Почва подо мной внезапно превратилась в зыбкую, вязкую трясину. Я провалился мгновенно, как в бездонную яму. Холодная, липкая грязь охватила ноги, бёдра, живот — жгучая боль от куная смешалась с удушающим давлением земли. Я инстинктивно вскинул руки, пытаясь ухватиться за что-то, но вокруг был только скользкий ил, затягивающий вглубь. Вода и грязь хлынули в рот и нос, перекрывая крик. Сквозь мутную взвесь я видел лишь расплывчатый силуэт Кандачи наверху, смотрящего вниз без тени эмоций. Земля смыкалась над головой, поглощая последние лучи серого света, последние звуки дождя. Давление нарастало, сжимая грудь, вытесняя воздух.

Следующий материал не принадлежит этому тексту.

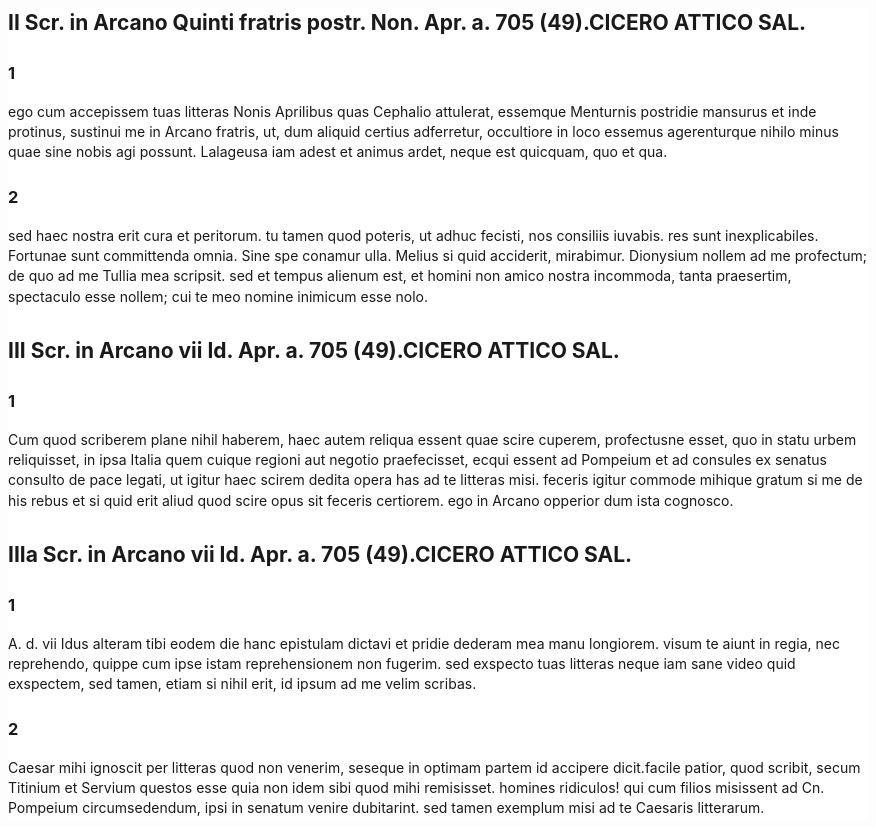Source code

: ## II  Scr. in Arcano Quinti fratris postr. Non. Apr. a. 705 (49).CICERO ATTICO SAL.

### 1

ego cum accepissem tuas litteras Nonis Aprilibus quas Cephalio
attulerat, essemque Menturnis postridie mansurus et inde protinus,
sustinui me in Arcano fratris, ut, dum aliquid certius adferretur,
occultiore in loco essemus agerenturque nihilo minus quae sine nobis agi
possunt. Lalageusa iam adest et animus ardet, neque est quicquam, quo et
qua.

### 2

sed haec nostra erit cura et peritorum. tu tamen quod poteris, ut
adhuc fecisti, nos consiliis iuvabis. res sunt inexplicabiles. Fortunae
sunt committenda omnia. Sine spe conamur ulla. Melius si quid acciderit,
mirabimur. Dionysium nollem ad me profectum; de quo ad me Tullia mea
scripsit. sed et tempus alienum est, et homini non amico nostra
incommoda, tanta praesertim, spectaculo esse nollem; cui te meo nomine
inimicum esse nolo.

## III  Scr. in Arcano vii Id. Apr. a. 705 (49).CICERO ATTICO SAL.

### 1

Cum quod scriberem plane nihil haberem, haec autem reliqua essent
quae scire cuperem, profectusne esset, quo in statu urbem reliquisset,
in ipsa Italia quem cuique regioni aut negotio praefecisset, ecqui
essent ad Pompeium et ad consules ex senatus consulto de pace legati, ut
igitur haec scirem dedita opera has ad te litteras misi. feceris igitur
commode mihique gratum si me de his rebus et si quid erit aliud quod
scire opus sit feceris certiorem. ego in Arcano opperior dum ista
cognosco.

## IIIa  Scr. in Arcano vii Id. Apr. a. 705 (49).CICERO ATTICO SAL.

### 1

A. d. vii Idus alteram tibi eodem die hanc epistulam dictavi et
pridie dederam mea manu longiorem. visum te aiunt in regia, nec
reprehendo, quippe cum ipse istam reprehensionem non fugerim. sed
exspecto tuas litteras neque iam sane video quid exspectem, sed tamen,
etiam si nihil erit, id ipsum ad me velim scribas.

### 2

Caesar mihi ignoscit per litteras quod non venerim, seseque in
optimam partem id accipere dicit.facile patior, quod scribit, secum
Titinium et Servium questos esse quia non idem sibi quod mihi
remisisset. homines ridiculos! qui cum filios misissent ad Cn. Pompeium
circumsedendum, ipsi in senatum venire dubitarint. sed tamen exemplum
misi ad te Caesaris litterarum.
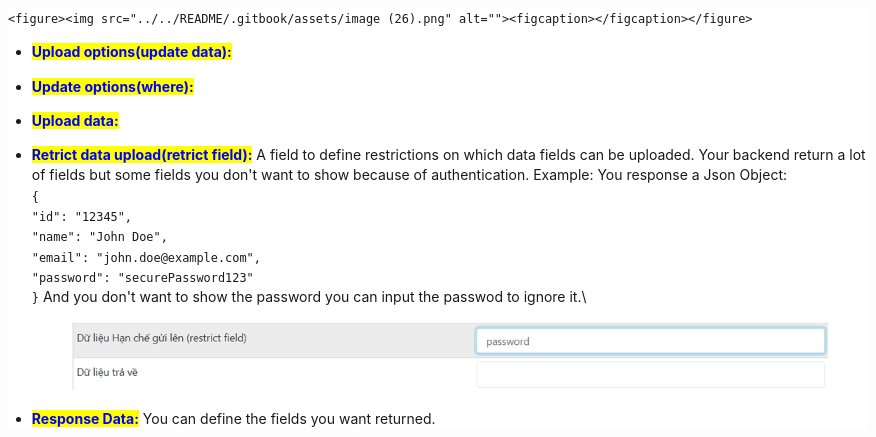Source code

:     <figure><img src="../../README/.gitbook/assets/image (26).png" alt=""><figcaption></figcaption></figure>
* <mark style="color:blue;">**Upload options(update data):**</mark>
* <mark style="color:blue;">**Update options(where):**</mark>
* <mark style="color:blue;">**Upload data:**</mark>
*   <mark style="color:blue;">**Retrict data upload(retrict field):**</mark> A field to define restrictions on which data fields can be uploaded. Your backend return a lot of fields but some fields you  don't want to show because of authentication. Example: You response a Json Object:\
    `{` \
    `"id": "12345",` \
    `"name": "John Doe",` \
    `"email": "john.doe@example.com",` \
    `"password": "securePassword123"` \
    `}` And you don't want to show the password you can input the passwod to ignore it.\


    <figure><img src="../../README/.gitbook/assets/image (27).png" alt=""><figcaption></figcaption></figure>
*   <mark style="color:blue;">**Response Data:**</mark> You can define the fields you want returned.
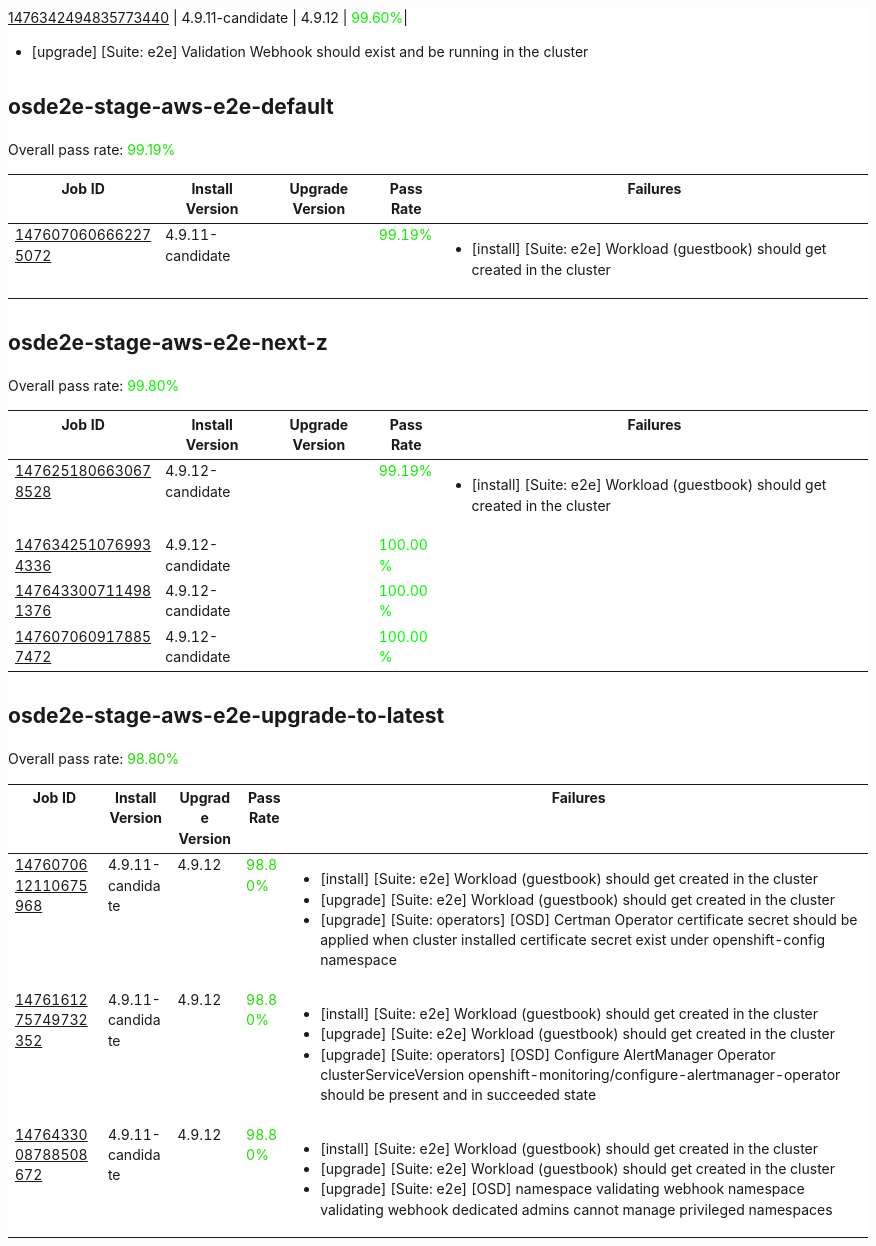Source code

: [1476342494835773440](https://prow.ci.openshift.org/view/gs/origin-ci-test/logs/osde2e-prod-aws-e2e-upgrade-to-latest/1476342494835773440) | 4.9.11-candidate | 4.9.12 | <span style="color:#0bf400;">99.60%</span>|<ul><li>[upgrade] [Suite: e2e] Validation Webhook should exist and be running in the cluster</li></ul>



## osde2e-stage-aws-e2e-default

Overall pass rate: <span style="color:#15ea00;">99.19%</span>

| Job ID | Install Version | Upgrade Version | Pass Rate | Failures |
|--------|-----------------|-----------------|-----------|----------|
[1476070606662275072](https://prow.ci.openshift.org/view/gs/origin-ci-test/logs/osde2e-stage-aws-e2e-default/1476070606662275072) | 4.9.11-candidate |  | <span style="color:#15ea00;">99.19%</span>|<ul><li>[install] [Suite: e2e] Workload (guestbook) should get created in the cluster</li></ul>



## osde2e-stage-aws-e2e-next-z

Overall pass rate: <span style="color:#06f900;">99.80%</span>

| Job ID | Install Version | Upgrade Version | Pass Rate | Failures |
|--------|-----------------|-----------------|-----------|----------|
[1476251806630678528](https://prow.ci.openshift.org/view/gs/origin-ci-test/logs/osde2e-stage-aws-e2e-next-z/1476251806630678528) | 4.9.12-candidate |  | <span style="color:#15ea00;">99.19%</span>|<ul><li>[install] [Suite: e2e] Workload (guestbook) should get created in the cluster</li></ul>
[1476342510769934336](https://prow.ci.openshift.org/view/gs/origin-ci-test/logs/osde2e-stage-aws-e2e-next-z/1476342510769934336) | 4.9.12-candidate |  | <span style="color:#01fe00;">100.00%</span>|
[1476433007114981376](https://prow.ci.openshift.org/view/gs/origin-ci-test/logs/osde2e-stage-aws-e2e-next-z/1476433007114981376) | 4.9.12-candidate |  | <span style="color:#01fe00;">100.00%</span>|
[1476070609178857472](https://prow.ci.openshift.org/view/gs/origin-ci-test/logs/osde2e-stage-aws-e2e-next-z/1476070609178857472) | 4.9.12-candidate |  | <span style="color:#01fe00;">100.00%</span>|



## osde2e-stage-aws-e2e-upgrade-to-latest

Overall pass rate: <span style="color:#1fe000;">98.80%</span>

| Job ID | Install Version | Upgrade Version | Pass Rate | Failures |
|--------|-----------------|-----------------|-----------|----------|
[1476070612110675968](https://prow.ci.openshift.org/view/gs/origin-ci-test/logs/osde2e-stage-aws-e2e-upgrade-to-latest/1476070612110675968) | 4.9.11-candidate | 4.9.12 | <span style="color:#1fe000;">98.80%</span>|<ul><li>[install] [Suite: e2e] Workload (guestbook) should get created in the cluster</li><li>[upgrade] [Suite: e2e] Workload (guestbook) should get created in the cluster</li><li>[upgrade] [Suite: operators] [OSD] Certman Operator certificate secret should be applied when cluster installed certificate secret exist under openshift-config namespace</li></ul>
[1476161275749732352](https://prow.ci.openshift.org/view/gs/origin-ci-test/logs/osde2e-stage-aws-e2e-upgrade-to-latest/1476161275749732352) | 4.9.11-candidate | 4.9.12 | <span style="color:#1fe000;">98.80%</span>|<ul><li>[install] [Suite: e2e] Workload (guestbook) should get created in the cluster</li><li>[upgrade] [Suite: e2e] Workload (guestbook) should get created in the cluster</li><li>[upgrade] [Suite: operators] [OSD] Configure AlertManager Operator clusterServiceVersion openshift-monitoring/configure-alertmanager-operator should be present and in succeeded state</li></ul>
[1476433008788508672](https://prow.ci.openshift.org/view/gs/origin-ci-test/logs/osde2e-stage-aws-e2e-upgrade-to-latest/1476433008788508672) | 4.9.11-candidate | 4.9.12 | <span style="color:#1fe000;">98.80%</span>|<ul><li>[install] [Suite: e2e] Workload (guestbook) should get created in the cluster</li><li>[upgrade] [Suite: e2e] Workload (guestbook) should get created in the cluster</li><li>[upgrade] [Suite: e2e] [OSD] namespace validating webhook namespace validating webhook dedicated admins cannot manage privileged namespaces</li></ul>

Земля сомкнулась над головой с глухим, окончательным хлюпом. На поверхности осталась лишь небольшая воронка, быстро заполняющаяся мутной водой. Ни тел, ни следов борьбы — только размытая грязь и вечный стук дождя по листьям.
⁂
Кандачи стоял на краю воронки, наблюдая, как вода выравнивает поверхность, смывая последние признаки погребения заживо. Его лицо оставалось каменным. Он даже не потрудился обыскать место или забрать вакидзаси и утяжелители. Зачем? Мусор. Осквернённый мусор, на который он не стал бы тратить ни секунды своего времени. Пусть гниют там же, где и их жадный, глупый маленький хозяин. Он развернулся и шагнул в серую пелену дождя, растворяясь в лесу так же бесшумно, как и появился. Его миссия была выполнена. Оскорбление Хандзо смыто грязью. О щенке больше никто и никогда не услышит.